By some miracle, the following morning found them all bleary-eyed and ill-humored, but alive. An all-but-comatose husband staggered to his car, the promise of the relative nirvana of delinquent deadlines and ringing phones in his baby-less office giving him the strength to get to work. Mom was spelled by family and managed a nap. Someone fed the family from the bounty of casserole charity in the freezer, and they all passed out.
And then it started. The horrible hound, madder than ever at being neglected, began to bark. The babies, thrown off their precious schedule, began to cry. The older girls woke up. Consciousness — much less a solution to the problem — was a cruel joke as far as my son-in-law was concerned. He was dead to the squalling world around him. The poor mother was on her own and at her wits' end.

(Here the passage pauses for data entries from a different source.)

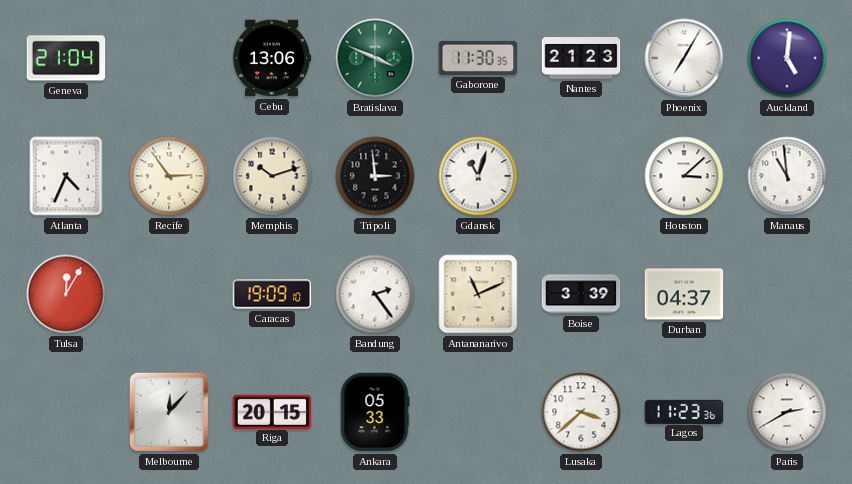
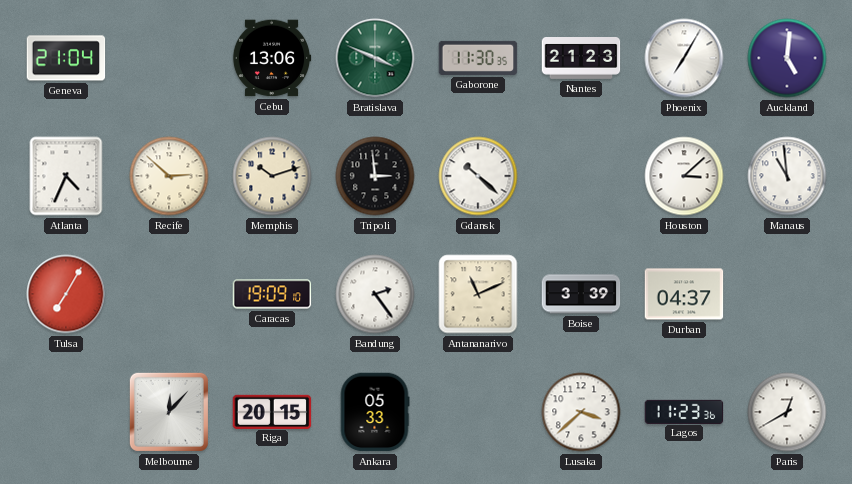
Recife: 2:54 -> 2:52
Gdansk: 11:03 -> 10:22
Tulsa: 12:05 -> 7:05
Paris: 2:40 -> 12:40
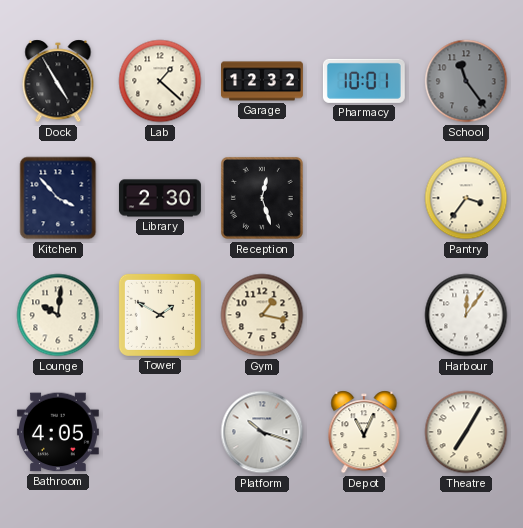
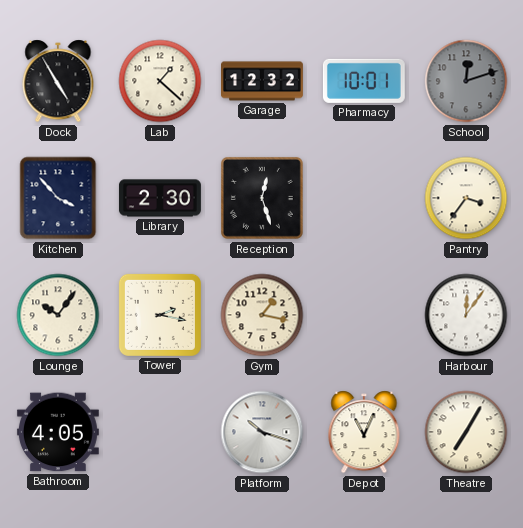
School: 11:24 -> 12:12
Lounge: 10:01 -> 10:06
Tower: 1:50 -> 2:17
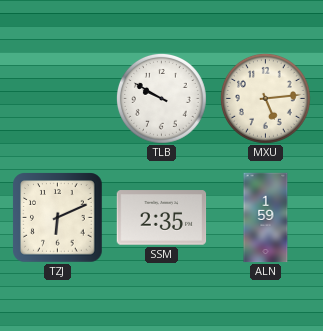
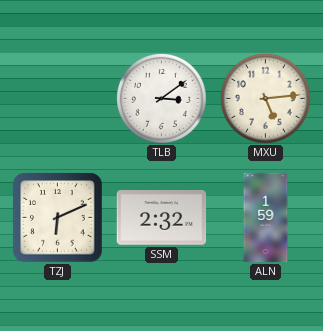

Luckily, this is when the resourcefulness gene went into high gear. Remembering the lovely spiral-cut, honey-baked ham I had donated to her freezer, my darling daughter wrestled the fifteen-pound delicacy from the fridge, lugged it out into the night, pulled a lawn chair up to the fence and hurled it over. The barking stopped. And it never started again. By the time the hound had chewed through the wrapping, eaten the ham, slept off the unexpected feast, and started in on the bone, his master returned. Thanks to a heart-to-heart talk between my son-in-law and the negligent neighbor, the dog has never been left to bark away the night again.
You might be wondering if I questioned my daughter as to why she couldn't have thrown a pack of hot dogs or even a pound of bacon to the offending mutt instead of my lovingly chosen and very expensive ham. Tempting though it was, I thought better of it. She did what she had to do. The ham served its primary, though not original, purpose. It helped her get through a difficult time. Besides, I really didn't want to know whether she had thrown that frozen missile to the dog or at the dog.